**Prompt:** Print each entry below precisely as shown.

**Input material:**
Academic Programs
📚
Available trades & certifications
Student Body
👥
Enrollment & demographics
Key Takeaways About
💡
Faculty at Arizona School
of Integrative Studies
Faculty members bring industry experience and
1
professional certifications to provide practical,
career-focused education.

**Exercise solution:**
Academic Programs
📚
Available trades & certifications
Student Body
👥
Enrollment & demographics
Key Takeaways About
💡
Faculty at Arizona School
of Integrative Studies
Faculty members bring industry experience and
1
professional certifications to provide practical,
career-focused education.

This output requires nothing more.